Required work:
Output the listing exactly, without its pictures.

Data below:
▬▬▬

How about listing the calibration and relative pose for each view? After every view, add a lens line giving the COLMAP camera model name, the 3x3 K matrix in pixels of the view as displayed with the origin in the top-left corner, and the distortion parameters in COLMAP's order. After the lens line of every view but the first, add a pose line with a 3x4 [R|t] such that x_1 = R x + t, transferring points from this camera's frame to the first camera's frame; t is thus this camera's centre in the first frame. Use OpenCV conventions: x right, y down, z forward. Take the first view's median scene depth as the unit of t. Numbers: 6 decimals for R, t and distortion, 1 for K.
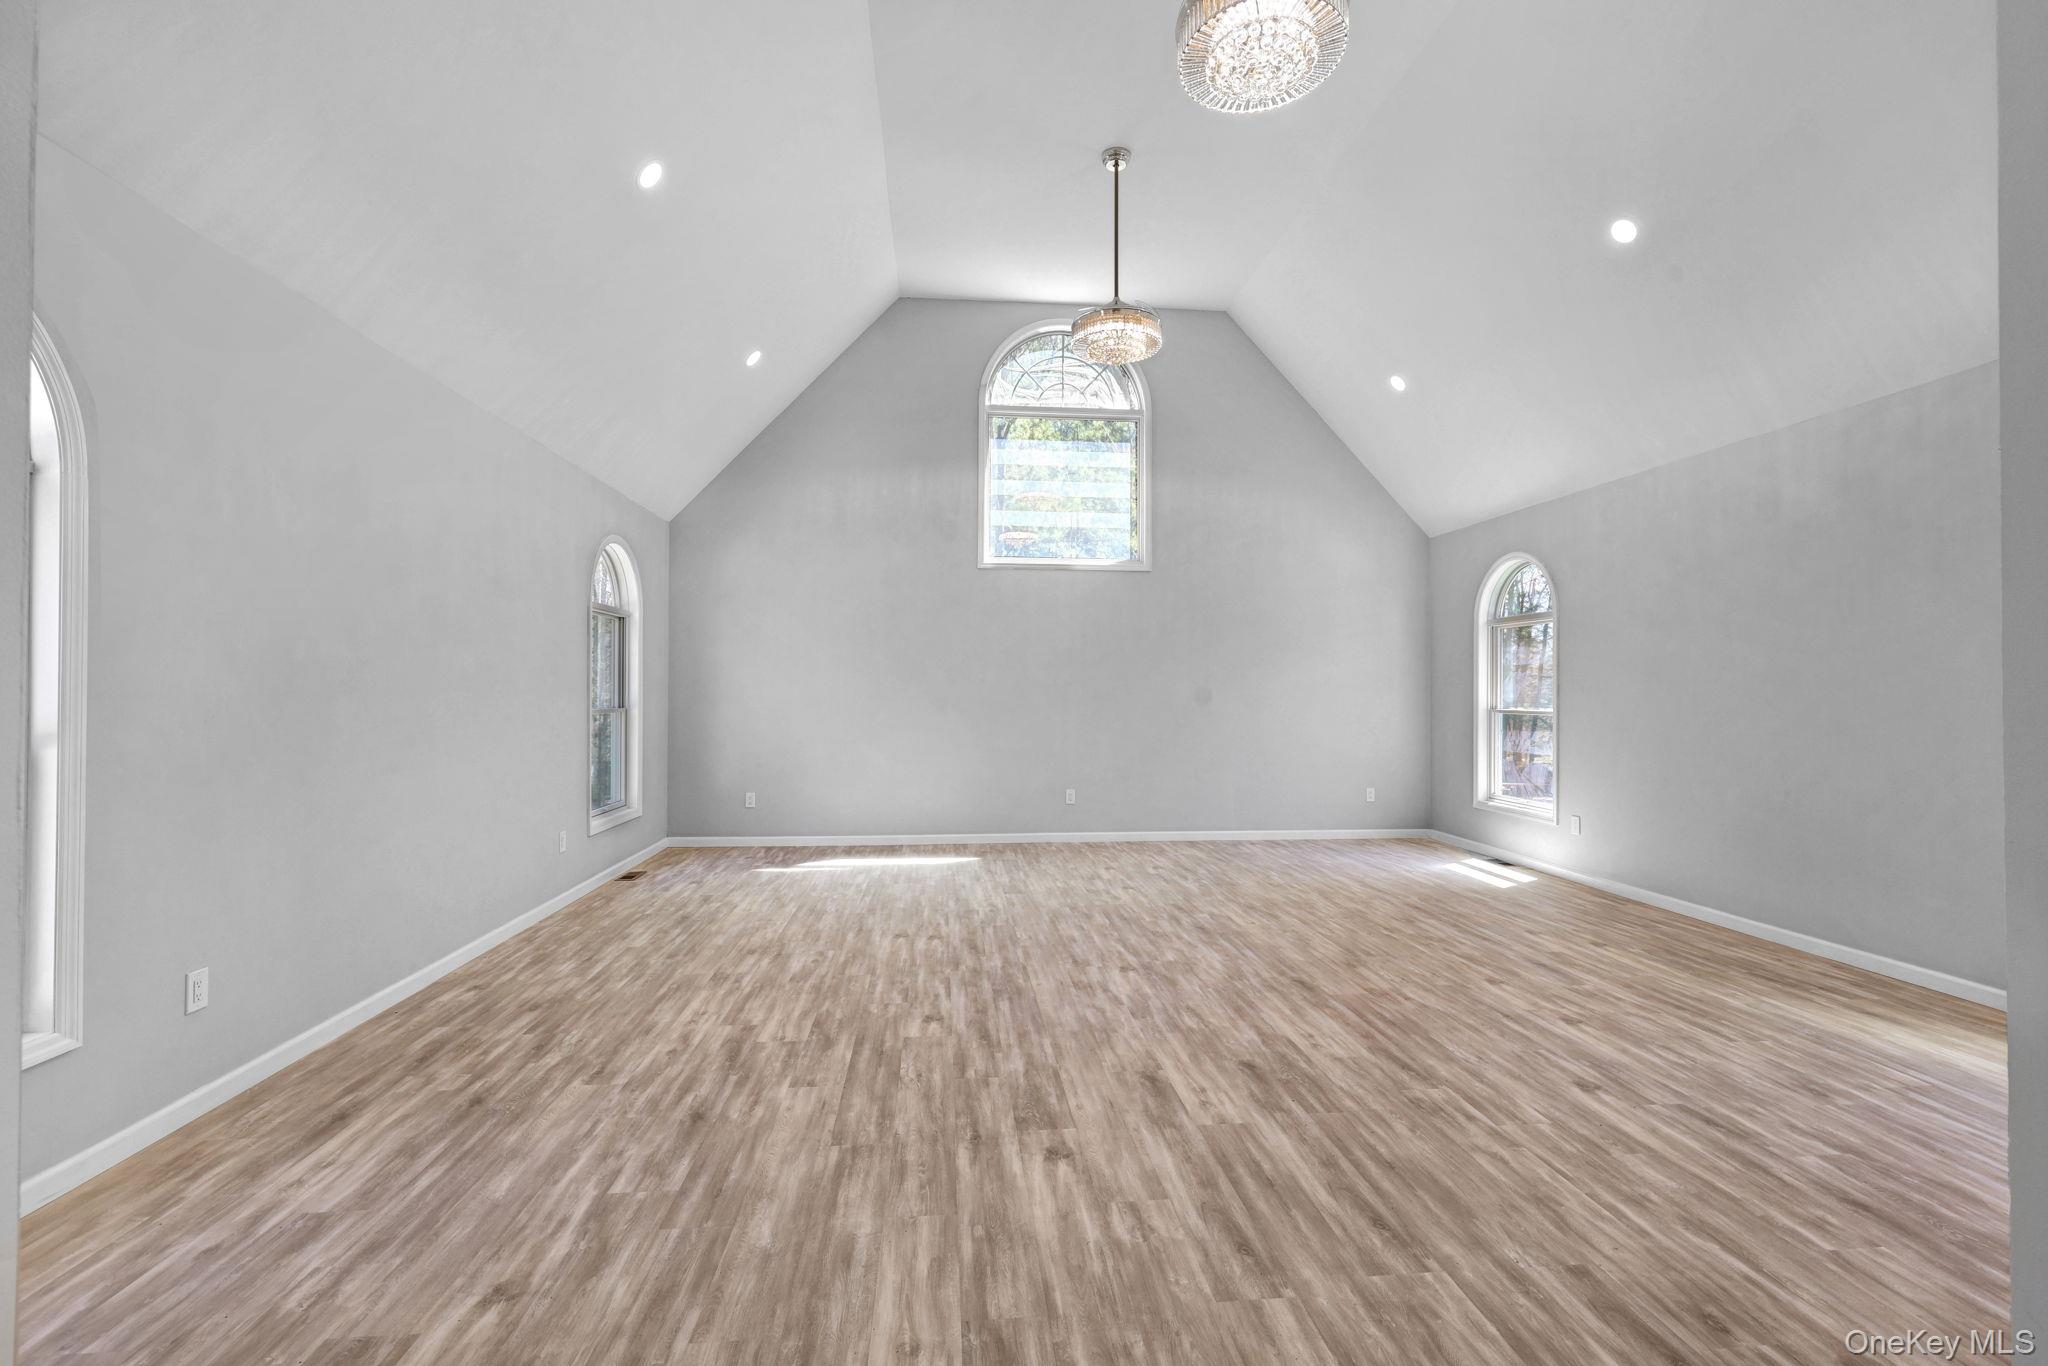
lens RADIAL K [[888.3, 0, 1027.1], [0, 888.3, 681.6], [0, 0, 1]] dist [0.022471, 0.000065]
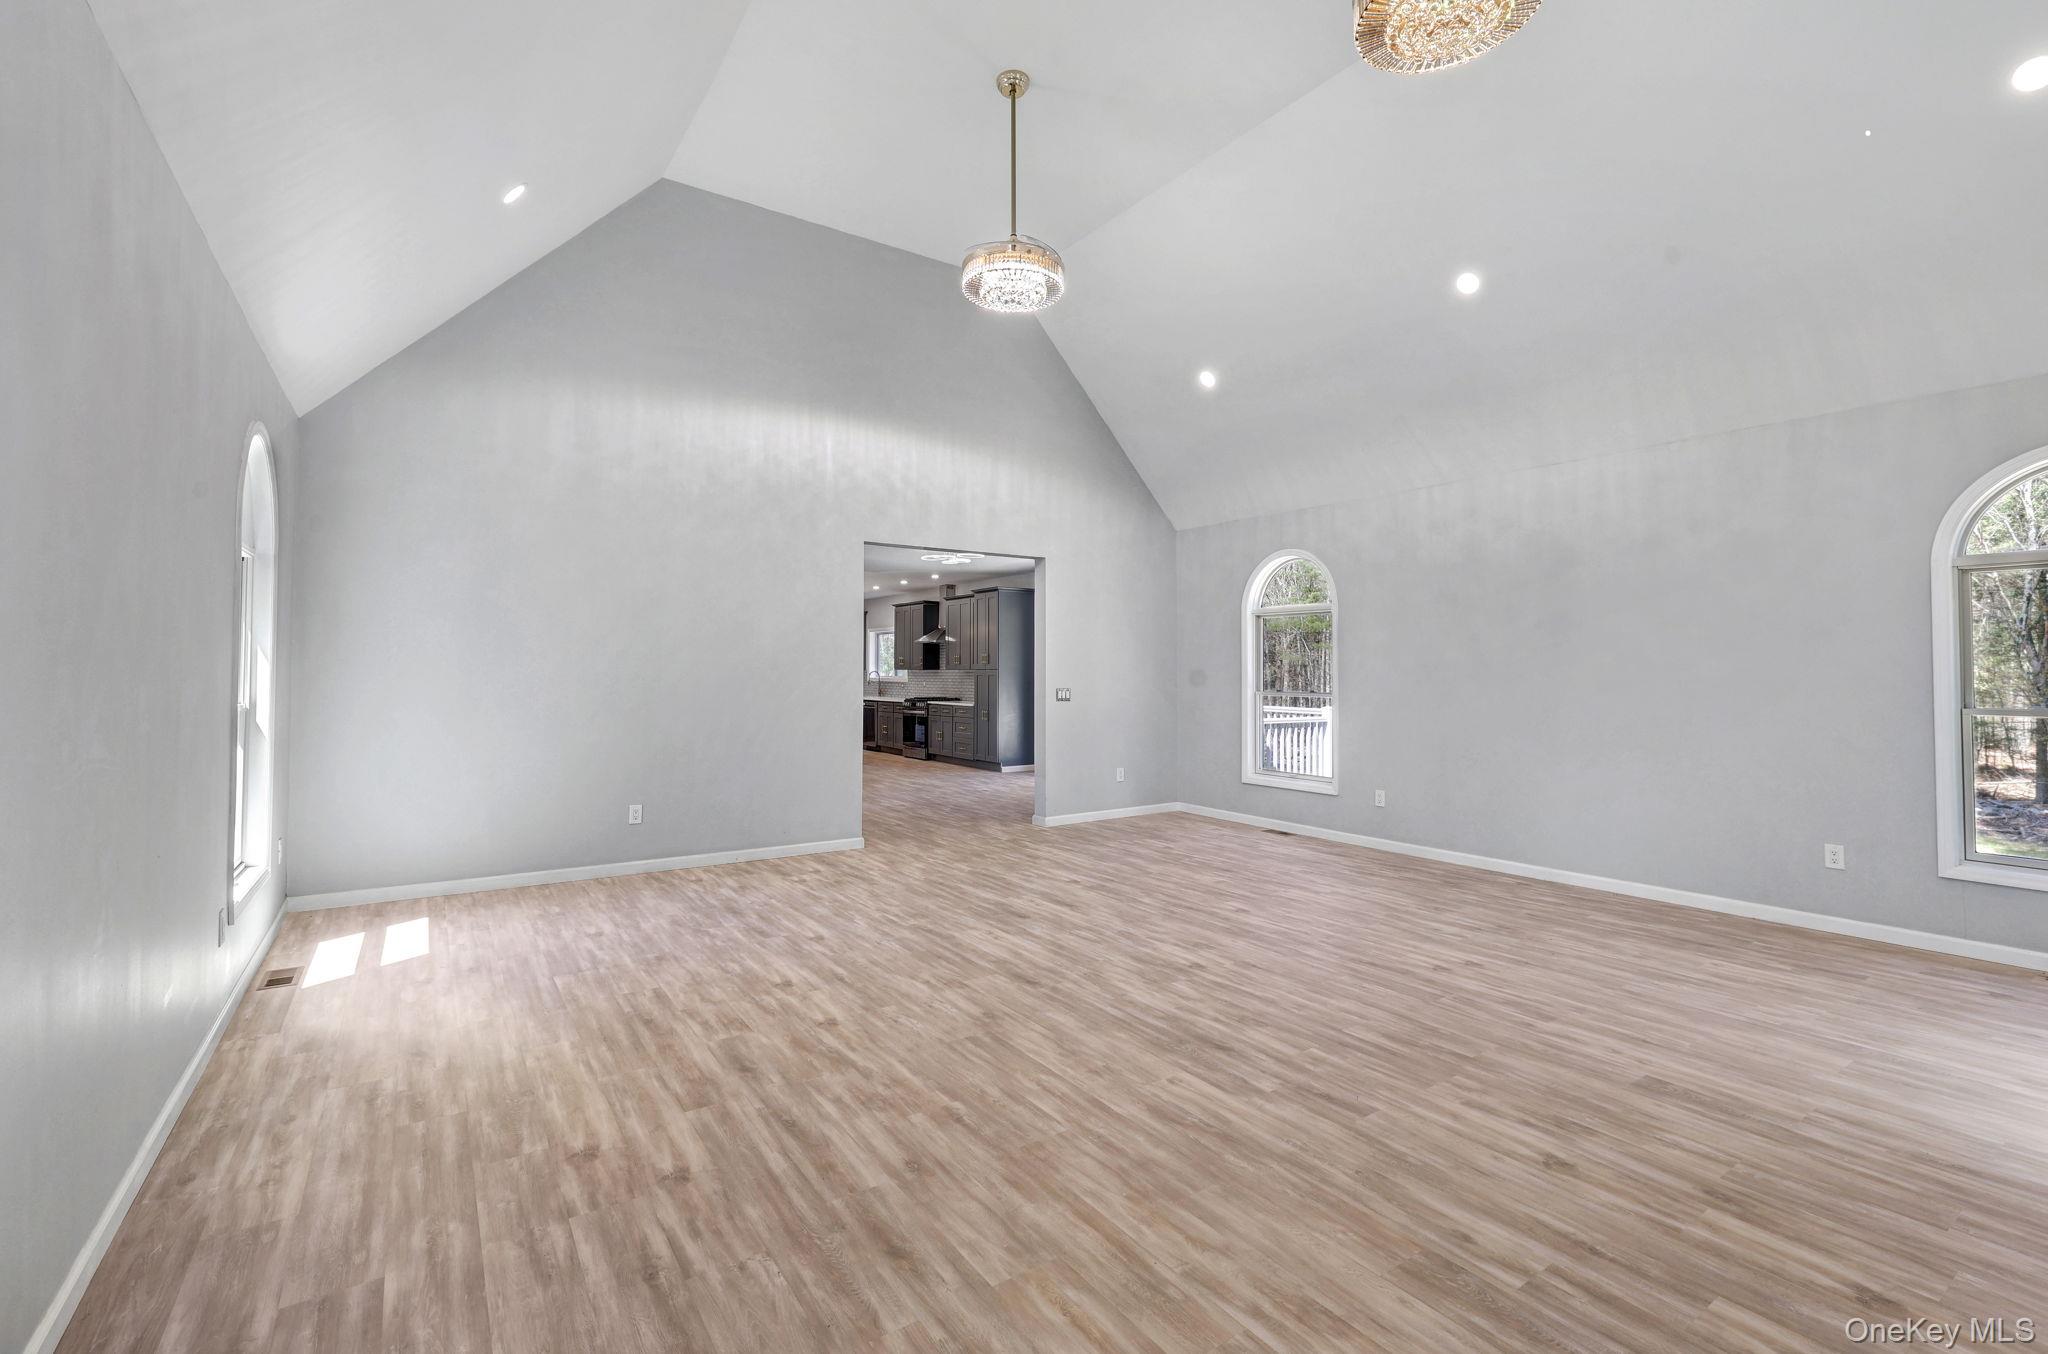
lens RADIAL K [[884.0, 0, 1024.2], [0, 884.0, 673.7], [0, 0, 1]] dist [-0.000094, -0.000014]
pose [[-0.876606, -0.010196, -0.481100, 0.845274], [-0.004657, 0.999908, -0.012705, 0.024239], [0.481186, -0.008897, -0.876574, 2.008588]]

▬▬▬

The answer:
How about listing the calibration and relative pose for each view? After every view, add a lens line giving the COLMAP camera model name, the 3x3 K matrix in pixels of the view as displayed with the origin in the top-left corner, and the distortion parameters in COLMAP's order. After the lens line of every view but the first, add a pose line with a 3x4 [R|t] such that x_1 = R x + t, transferring points from this camera's frame to the first camera's frame; t is thus this camera's centre in the first frame. Use OpenCV conventions: x right, y down, z forward. Take the first view's median scene depth as the unit of t. Numbers: 6 decimals for R, t and distortion, 1 for K.
lens RADIAL K [[888.3, 0, 1027.1], [0, 888.3, 681.6], [0, 0, 1]] dist [0.022471, 0.000065]
lens RADIAL K [[884.0, 0, 1024.2], [0, 884.0, 673.7], [0, 0, 1]] dist [-0.000094, -0.000014]
pose [[-0.876606, -0.010196, -0.481100, 0.845274], [-0.004657, 0.999908, -0.012705, 0.024239], [0.481186, -0.008897, -0.876574, 2.008588]]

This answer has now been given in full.